Given records:
* * *
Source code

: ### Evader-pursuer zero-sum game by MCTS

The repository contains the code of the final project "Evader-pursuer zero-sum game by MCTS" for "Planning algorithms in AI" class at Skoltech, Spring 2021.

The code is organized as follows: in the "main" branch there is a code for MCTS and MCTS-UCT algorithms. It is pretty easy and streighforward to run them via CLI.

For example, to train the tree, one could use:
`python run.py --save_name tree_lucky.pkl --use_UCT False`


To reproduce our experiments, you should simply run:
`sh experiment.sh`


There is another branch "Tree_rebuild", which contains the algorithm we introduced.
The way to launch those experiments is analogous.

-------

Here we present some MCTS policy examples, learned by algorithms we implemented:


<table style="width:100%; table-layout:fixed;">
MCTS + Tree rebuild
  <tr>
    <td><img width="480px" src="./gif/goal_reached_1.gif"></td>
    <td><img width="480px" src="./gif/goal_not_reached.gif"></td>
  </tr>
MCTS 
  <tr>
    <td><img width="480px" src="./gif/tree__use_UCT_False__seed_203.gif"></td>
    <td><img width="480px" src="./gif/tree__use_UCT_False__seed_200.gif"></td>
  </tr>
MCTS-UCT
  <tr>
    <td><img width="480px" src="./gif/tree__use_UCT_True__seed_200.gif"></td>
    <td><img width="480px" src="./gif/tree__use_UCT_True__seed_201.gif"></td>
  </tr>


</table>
* * *
What you should do: Reproduce the listing above word for word, everything from its first line down through the line containing "The repository contains", with both ends included.

Task response:
Source code

: ### Evader-pursuer zero-sum game by MCTS

The repository contains the code of the final project "Evader-pursuer zero-sum game by MCTS" for "Planning algorithms in AI" class at Skoltech, Spring 2021.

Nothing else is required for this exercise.